Aim of the task -> Reproduce every line of the records below verbatim, leaving out the picture markers.

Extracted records
══════════

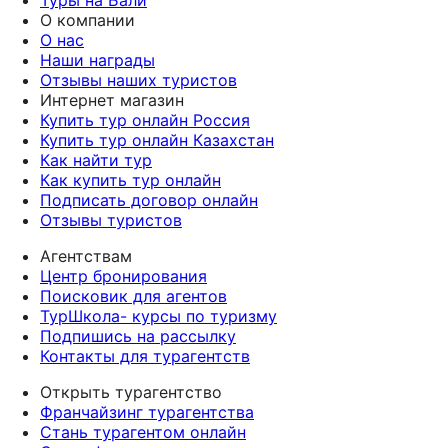
Туры на Бали
О компании
О нас
Наши награды
Отзывы наших туристов
Интернет магазин
Купить тур онлайн Россия
Купить тур онлайн Казахстан
Как найти тур
Как купить тур онлайн
Подписать договор онлайн
Отзывы туристов
Агентствам
Центр бронирования
Поисковик для агентов
ТурШкола- курсы по туризму
Подпишись на рассылку
Контакты для турагентств
Открыть турагентство
Франчайзинг турагентства
Стань турагентом онлайн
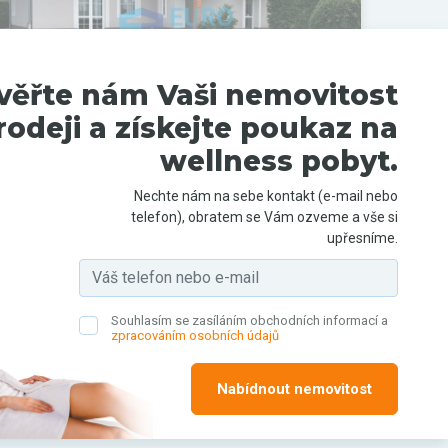
věřte nám Vaši nemovitost
rodeji a získejte poukaz na
wellness pobyt.
Prodej domu, 245 m²
Nechte nám na sebe kontakt (e-mail nebo
telefon), obratem se Vám ozveme a vše si
Luční, Vestec, Praha-západ
upřesníme.
PRODÁNO
Souhlasím se zasíláním obchodních informací a
zpracováním osobních údajů
Nabídnout nemovitost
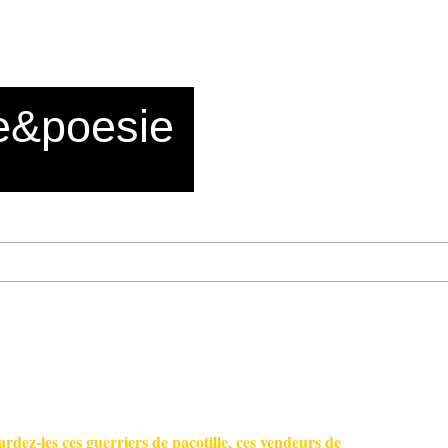
e&poesie
ez-les ces guerriers de pacotille, ces vendeurs de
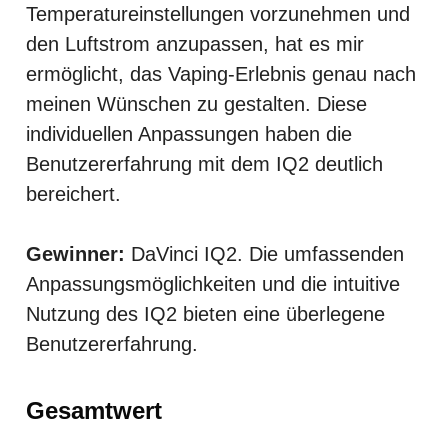
Temperatureinstellungen vorzunehmen und
den Luftstrom anzupassen, hat es mir
ermöglicht, das Vaping-Erlebnis genau nach
meinen Wünschen zu gestalten. Diese
individuellen Anpassungen haben die
Benutzererfahrung mit dem IQ2 deutlich
bereichert.
Gewinner:
DaVinci IQ2. Die umfassenden
Anpassungsmöglichkeiten und die intuitive
Nutzung des IQ2 bieten eine überlegene
Benutzererfahrung.
Gesamtwert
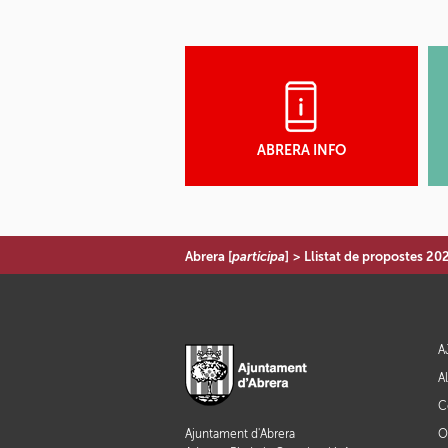
ABRERA INFO
Abrera [
participa
]
>
Llistat de propostes 20
A
A
C
O
Ajuntament d'Abrera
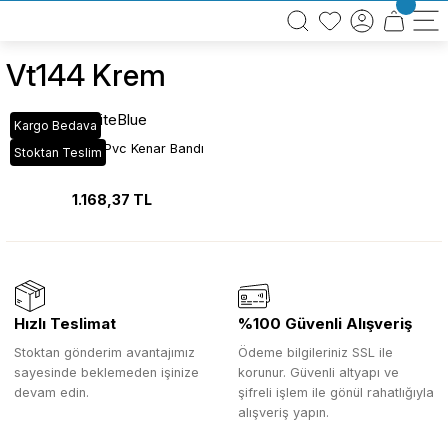
BÜTÜN ALIŞVERİŞLERİNİZDE KARGO BEDAVA!
TÜRKİYE GENELİNDE 10.000 MÜŞTERİ REFERANSI
KREDİ KARTINA 6 TAKSİT SEÇENEĞİ
Vt144 Krem
WhiteBlue
Kargo Bedava
VT_144 Krem Pvc Kenar Bandı
Stoktan Teslim
1.168,37 TL
Hızlı Teslimat
%100 Güvenli Alışveriş
Stoktan gönderim avantajımız
Ödeme bilgileriniz SSL ile
sayesinde beklemeden işinize
korunur. Güvenli altyapı ve
devam edin.
şifreli işlem ile gönül rahatlığıyla
alışveriş yapın.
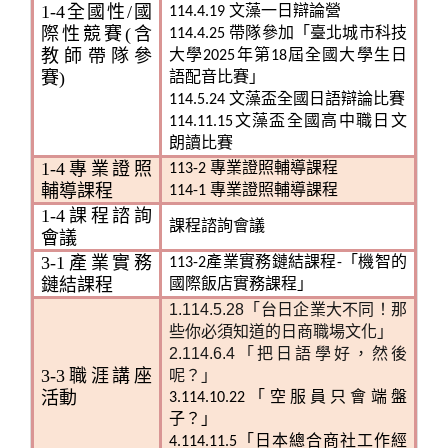
1-4
全國性/國
114.4.19 文藻一日辯論營
際性競賽(含
114.4.25 帶隊參加「臺北城市科技
教師帶隊參
大學2025年第18屆全國大學生日
賽)
語配音比賽」
114.5.24 文藻盃全國日語辯論比賽
114.11.15文藻盃全國高中職日文
朗讀比賽
1-4
專業證照
113-2 專業證照輔導課程
輔導課程
114-1 專業證照輔導課程
1-4
課程諮詢
課程諮詢會議
會議
3-1
產業實務
113-2產業實務鏈結課程-「機智的
鏈結課程
國際飯店實務課程」
1.114.5.28「台日企業大不同！那
些你必須知道的日商職場文化」
2.114.6.4「把日語學好，然後
3-3
職涯講座
呢？」
活動
3.114.10.22「空服員只會端盤
子？」
4.114.11.5「日本總合商社工作經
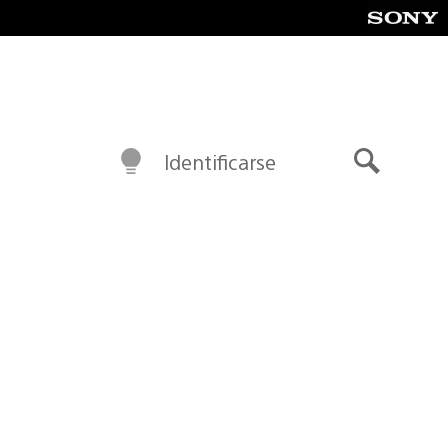
Identificarse
Buscar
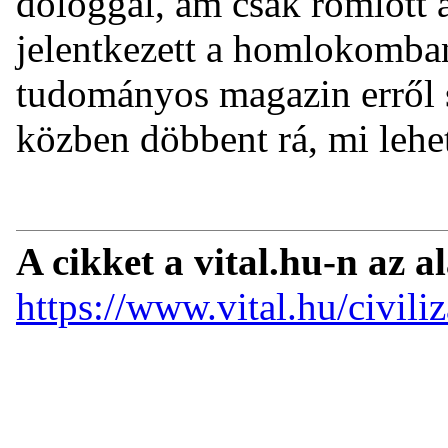
dologgal, ám csak romlott 
jelentkezett a homlokomban
tudományos magazin erről 
közben döbbent rá, mi lehet
A cikket a vital.hu-n az a
https://www.vital.hu/civiliz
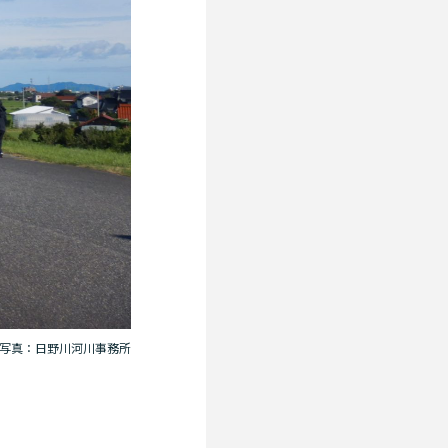
写真：日野川河川事務所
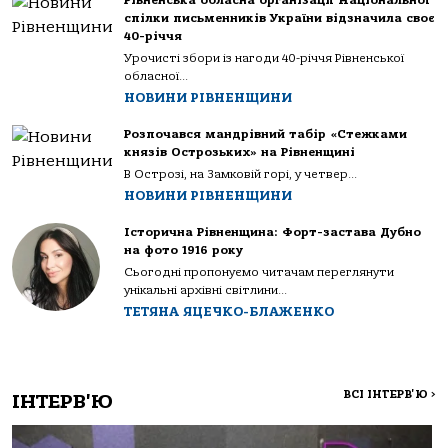
Рівненська обласна організації Національної
спілки письменників України відзначила своє
40-річчя
Урочисті збори із нагоди 40-річчя Рівненської
обласної...
НОВИНИ РІВНЕНЩИНИ
Розпочався мандрівний табір «Стежками
князів Острозьких» на Рівненщині
В Острозі, на Замковій горі, у четвер...
НОВИНИ РІВНЕНЩИНИ
Історична Рівненщина: Форт-застава Дубно
на фото 1916 року
Сьогодні пропонуємо читачам переглянути
унікальні архівні світлини...
ТЕТЯНА ЯЦЕЧКО-БЛАЖЕНКО
ВСІ ІНТЕРВ'Ю
>
ІНТЕРВ'Ю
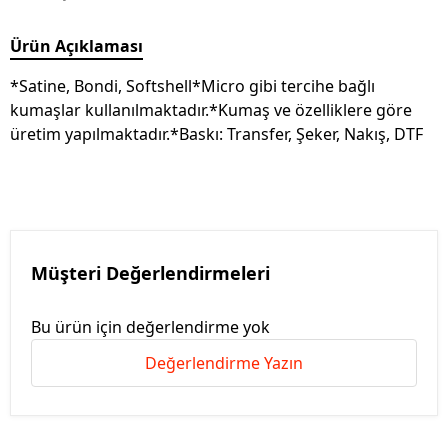
Ürün Açıklaması
*Satine, Bondi, Softshell*Micro gibi tercihe bağlı
kumaşlar kullanılmaktadır.*Kumaş ve özelliklere göre
üretim yapılmaktadır.*Baskı: Transfer, Şeker, Nakış, DTF
Müşteri Değerlendirmeleri
Bu ürün için değerlendirme yok
Değerlendirme Yazın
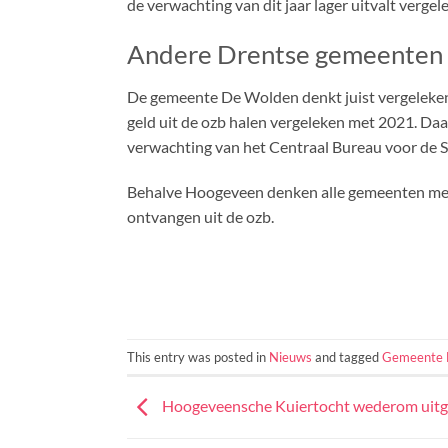
de verwachting van dit jaar lager uitvalt verge
Andere Drentse gemeenten d
De gemeente De Wolden denkt juist vergeleken m
geld uit de ozb halen vergeleken met 2021. Daa
verwachting van het Centraal Bureau voor de Sta
Behalve Hoogeveen denken alle gemeenten meer 
ontvangen uit de ozb.
This entry was posted in
Nieuws
and tagged
Gemeente 
Hoogeveensche Kuiertocht wederom uitg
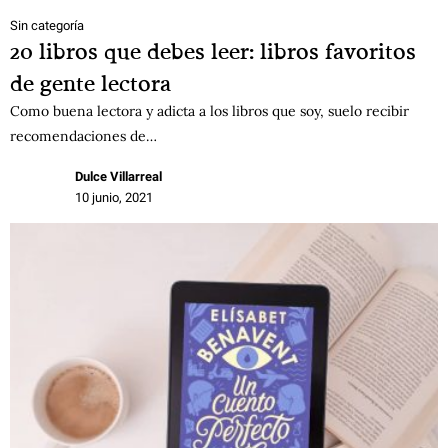
Sin categoría
20 libros que debes leer: libros favoritos
de gente lectora
Como buena lectora y adicta a los libros que soy, suelo recibir
recomendaciones de…
Dulce Villarreal
10 junio, 2021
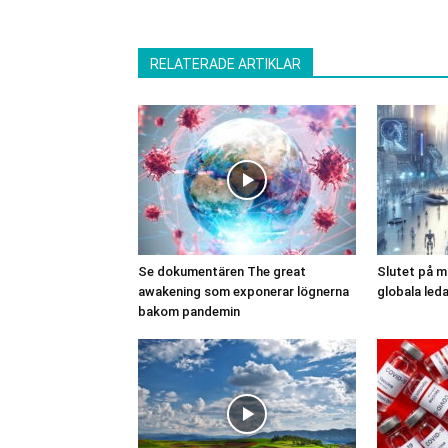
RELATERADE ARTIKLAR
Se dokumentären The great
Slutet på m
awakening som exponerar lögnerna
globala led
bakom pandemin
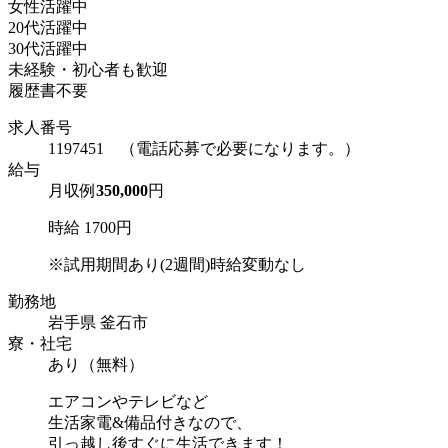
女性活躍中
20代活躍中
30代活躍中
未経験・初心者も歓迎
履歴書不要
求人番号
1197451 （電話応募で必要になります。）
給与
月収例
350,000
円
時給 1700円
※試用期間あり(2週間)時給変動なし
勤務地
岩手県 釜石市
寮・社宅
あり（無料）
エアコンやテレビなど
生活家電&備品付きなので、
引っ越し後すぐに生活できます！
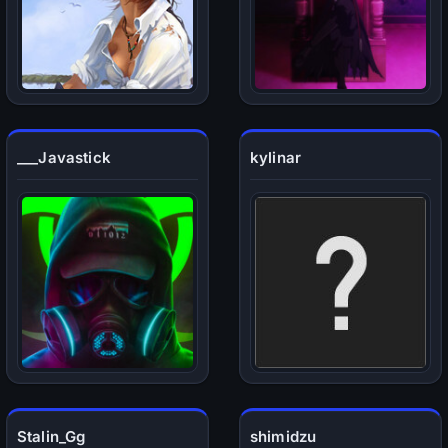
___Javastick
kylinar
Stalin_Gg
shimidzu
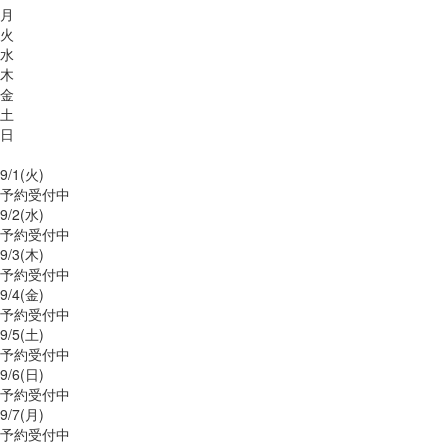
月
火
水
木
金
土
日
9/
1
(火)
予約受付中
9/
2
(水)
予約受付中
9/
3
(木)
予約受付中
9/
4
(金)
予約受付中
9/
5
(土)
予約受付中
9/
6
(日)
予約受付中
9/
7
(月)
予約受付中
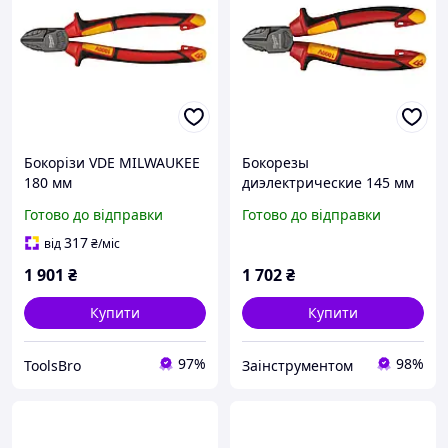
Бокорізи VDE MILWAUKEE
Бокорезы
180 мм
диэлектрические 145 мм
Milwaukee 4932464566
Готово до відправки
Готово до відправки
317
від
₴
/міс
1 901
₴
1 702
₴
Купити
Купити
97%
98%
ToolsBro
Заінструментом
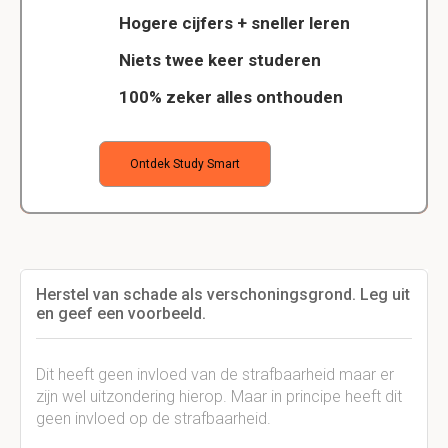
Hogere cijfers + sneller leren
Niets twee keer studeren
100% zeker alles onthouden
Ontdek Study Smart
Herstel van schade als verschoningsgrond. Leg uit
en geef een voorbeeld.
Dit heeft geen invloed van de strafbaarheid maar er
zijn wel uitzondering hierop. Maar in principe heeft dit
geen invloed op de strafbaarheid.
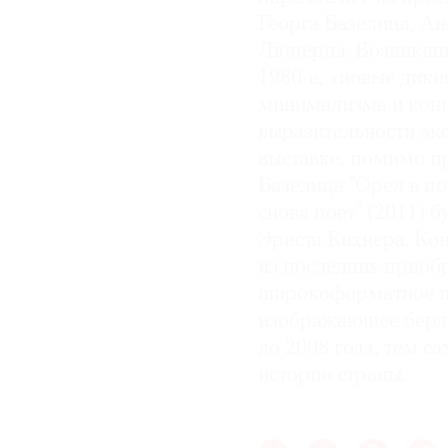
Георга Базелица, А
Люперца. Возникшие
1980-е, «новые дики
минимализма и конц
выразительности экс
выставке, помимо п
Базелица "Орел в по
снова поет" (2011) 
Эрнста Кихнера. Ко
из последних прио
широкоформатное по
изображающее берли
до 2008 года, тем 
истории страны.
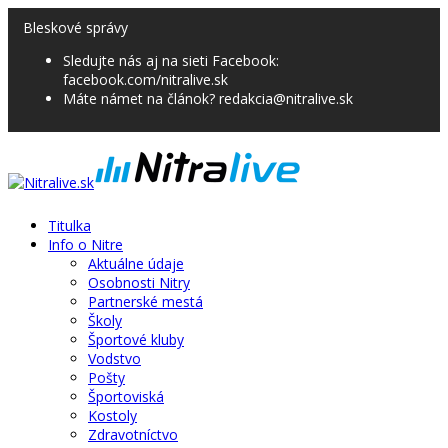
Bleskové správy
Sledujte nás aj na sieti Facebook:
facebook.com/nitralive.sk
Máte námet na článok? redakcia@nitralive.sk
Titulka
Info o Nitre
Aktuálne údaje
Osobnosti Nitry
Partnerské mestá
Školy
Športové kluby
Vodstvo
Pošty
Športoviská
Kostoly
Zdravotníctvo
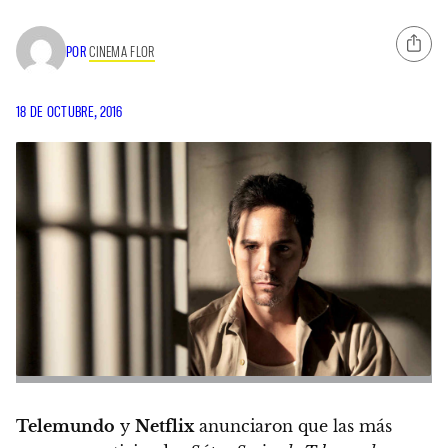
POR
CINEMA FLOR
18 DE OCTUBRE, 2016
Telemundo
y
Netflix
anunciaron que las más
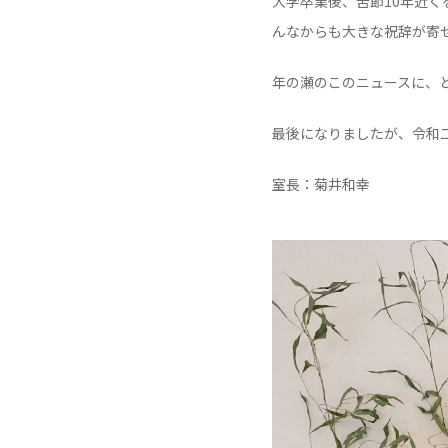
大学卒業後、苦節10年近
んなからも大きな祝辞が寄
年の瀬のこのニュースに、
最後になりましたが、令和
室長：菊井和幸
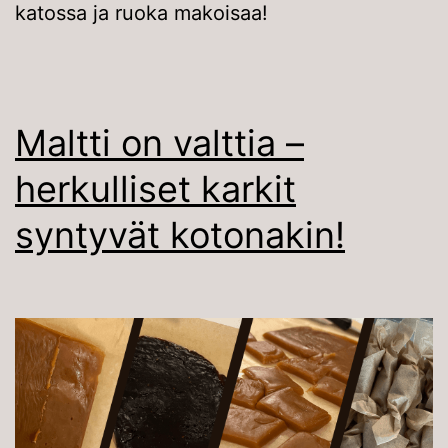
katossa ja ruoka makoisaa!
Maltti on valttia –
herkulliset karkit
syntyvät kotonakin!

══════════

Worked solution ->
Туры на Бали
О компании
О нас
Наши награды
Отзывы наших туристов
Интернет магазин
Купить тур онлайн Россия
Купить тур онлайн Казахстан
Как найти тур
Как купить тур онлайн
Подписать договор онлайн
Отзывы туристов
Агентствам
Центр бронирования
Поисковик для агентов
ТурШкола- курсы по туризму
Подпишись на рассылку
Контакты для турагентств
Открыть турагентство
Франчайзинг турагентства
Стань турагентом онлайн
věřte nám Vaši nemovitost
rodeji a získejte poukaz na
wellness pobyt.
Prodej domu, 245 m²
Nechte nám na sebe kontakt (e-mail nebo
telefon), obratem se Vám ozveme a vše si
Luční, Vestec, Praha-západ
upřesníme.
PRODÁNO
Souhlasím se zasíláním obchodních informací a
zpracováním osobních údajů
Nabídnout nemovitost
e&poesie
ez-les ces guerriers de pacotille, ces vendeurs de
Temperatureinstellungen vorzunehmen und
den Luftstrom anzupassen, hat es mir
ermöglicht, das Vaping-Erlebnis genau nach
meinen Wünschen zu gestalten. Diese
individuellen Anpassungen haben die
Benutzererfahrung mit dem IQ2 deutlich
bereichert.
Gewinner:
DaVinci IQ2. Die umfassenden
Anpassungsmöglichkeiten und die intuitive
Nutzung des IQ2 bieten eine überlegene
Benutzererfahrung.
Gesamtwert
ABRERA INFO
Abrera [
participa
]
>
Llistat de propostes 20
A
A
C
O
Ajuntament d'Abrera
BÜTÜN ALIŞVERİŞLERİNİZDE KARGO BEDAVA!
TÜRKİYE GENELİNDE 10.000 MÜŞTERİ REFERANSI
KREDİ KARTINA 6 TAKSİT SEÇENEĞİ
Vt144 Krem
WhiteBlue
Kargo Bedava
VT_144 Krem Pvc Kenar Bandı
Stoktan Teslim
1.168,37 TL
Hızlı Teslimat
%100 Güvenli Alışveriş
Stoktan gönderim avantajımız
Ödeme bilgileriniz SSL ile
sayesinde beklemeden işinize
korunur. Güvenli altyapı ve
devam edin.
şifreli işlem ile gönül rahatlığıyla
alışveriş yapın.
1-4
全國性/國
114.4.19 文藻一日辯論營
際性競賽(含
114.4.25 帶隊參加「臺北城市科技
教師帶隊參
大學2025年第18屆全國大學生日
賽)
語配音比賽」
114.5.24 文藻盃全國日語辯論比賽
114.11.15文藻盃全國高中職日文
朗讀比賽
1-4
專業證照
113-2 專業證照輔導課程
輔導課程
114-1 專業證照輔導課程
1-4
課程諮詢
課程諮詢會議
會議
3-1
產業實務
113-2產業實務鏈結課程-「機智的
鏈結課程
國際飯店實務課程」
1.114.5.28「台日企業大不同！那
些你必須知道的日商職場文化」
2.114.6.4「把日語學好，然後
3-3
職涯講座
呢？」
活動
3.114.10.22「空服員只會端盤
子？」
4.114.11.5「日本總合商社工作經
Identificarse
Buscar
dologgal, ám csak romlott 
jelentkezett a homlokomban
tudományos magazin erről 
közben döbbent rá, mi lehet
A cikket a vital.hu-n az a
https://www.vital.hu/civiliz
写真：日野川河川事務所
Рівненська обласна організації Національної
спілки письменників України відзначила своє
40-річчя
Урочисті збори із нагоди 40-річчя Рівненської
обласної...
НОВИНИ РІВНЕНЩИНИ
Розпочався мандрівний табір «Стежками
князів Острозьких» на Рівненщині
В Острозі, на Замковій горі, у четвер...
НОВИНИ РІВНЕНЩИНИ
Історична Рівненщина: Форт-застава Дубно
на фото 1916 року
Сьогодні пропонуємо читачам переглянути
унікальні архівні світлини...
ТЕТЯНА ЯЦЕЧКО-БЛАЖЕНКО
ВСІ ІНТЕРВ'Ю
>
ІНТЕРВ'Ю
Ürün Açıklaması
*Satine, Bondi, Softshell*Micro gibi tercihe bağlı
kumaşlar kullanılmaktadır.*Kumaş ve özelliklere göre
üretim yapılmaktadır.*Baskı: Transfer, Şeker, Nakış, DTF
Müşteri Değerlendirmeleri
Bu ürün için değerlendirme yok
Değerlendirme Yazın
de verwachting van dit jaar lager uitvalt verge
Andere Drentse gemeenten d
De gemeente De Wolden denkt juist vergeleken m
geld uit de ozb halen vergeleken met 2021. Daa
verwachting van het Centraal Bureau voor de Sta
Behalve Hoogeveen denken alle gemeenten meer 
ontvangen uit de ozb.
This entry was posted in
Nieuws
and tagged
Gemeente 
Hoogeveensche Kuiertocht wederom uitg
Sin categoría
20 libros que debes leer: libros favoritos
de gente lectora
Como buena lectora y adicta a los libros que soy, suelo recibir
recomendaciones de…
Dulce Villarreal
10 junio, 2021
RELATERADE ARTIKLAR
Se dokumentären The great
Slutet på m
awakening som exponerar lögnerna
globala led
bakom pandemin
女性活躍中
20代活躍中
30代活躍中
未経験・初心者も歓迎
履歴書不要
求人番号
1197451 （電話応募で必要になります。）
給与
月収例
350,000
円
時給 1700円
※試用期間あり(2週間)時給変動なし
勤務地
岩手県 釜石市
寮・社宅
あり（無料）
エアコンやテレビなど
生活家電&備品付きなので、
引っ越し後すぐに生活できます！
___Javastick
kylinar
Stalin_Gg
shimidzu
月
火
水
木
金
土
日
9/
1
(火)
予約受付中
9/
2
(水)
予約受付中
9/
3
(木)
予約受付中
9/
4
(金)
予約受付中
9/
5
(土)
予約受付中
9/
6
(日)
予約受付中
9/
7
(月)
予約受付中
Бокорізи VDE MILWAUKEE
Бокорезы
180 мм
диэлектрические 145 мм
Milwaukee 4932464566
Готово до відправки
Готово до відправки
317
від
₴
/міс
1 901
₴
1 702
₴
Купити
Купити
97%
98%
ToolsBro
Заінструментом
Hogere cijfers + sneller leren
Niets twee keer studeren
100% zeker alles onthouden
Ontdek Study Smart
Herstel van schade als verschoningsgrond. Leg uit
en geef een voorbeeld.
Dit heeft geen invloed van de strafbaarheid maar er
zijn wel uitzondering hierop. Maar in principe heeft dit
geen invloed op de strafbaarheid.
Георга Базелица, А
Люперца. Возникшие
1980-е, «новые дики
минимализма и конц
выразительности экс
выставке, помимо п
Базелица "Орел в по
снова поет" (2011) 
Эрнста Кихнера. Ко
из последних прио
широкоформатное по
изображающее берли
до 2008 года, тем 
истории страны.
Bleskové správy
Sledujte nás aj na sieti Facebook:
facebook.com/nitralive.sk
Máte námet na článok? redakcia@nitralive.sk
Titulka
Info o Nitre
Aktuálne údaje
Osobnosti Nitry
Partnerské mestá
Školy
Športové kluby
Vodstvo
Pošty
Športoviská
Kostoly
Zdravotníctvo
POR
CINEMA FLOR
18 DE OCTUBRE, 2016
Telemundo
y
Netflix
anunciaron que las más
大学卒業後、苦節10年近
んなからも大きな祝辞が寄
年の瀬のこのニュースに、
最後になりましたが、令和
室長：菊井和幸
katossa ja ruoka makoisaa!
Maltti on valttia –
herkulliset karkit
syntyvät kotonakin!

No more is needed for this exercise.